### Task requirements
Put every line of text in the data below into a Markdown table with the columns Row and Line, numbering the rows in order and skipping blank lines. Leave the pictures out of the answer.

### Data provided
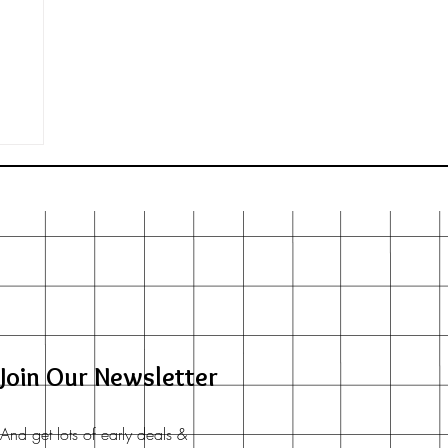
d
Join Our Newsletter
And get lots of early deals &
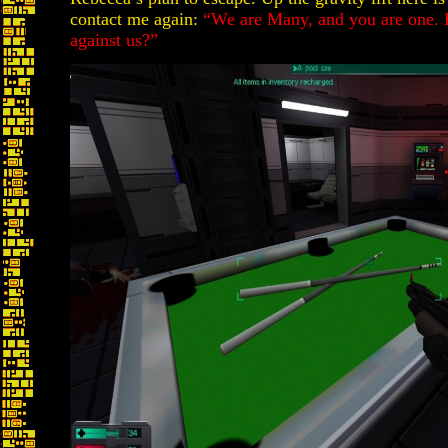
contact me again:
“We are Many, and you are one. 
against us?”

### Written solution
| Row | Line |
|---|---|
| 1 | d |
| 2 | Join Our Newsletter |
| 3 | And get lots of early deals & |
| 4 | contact me again: |
| 5 | “We are Many, and you are one.  |
| 6 | against us?” |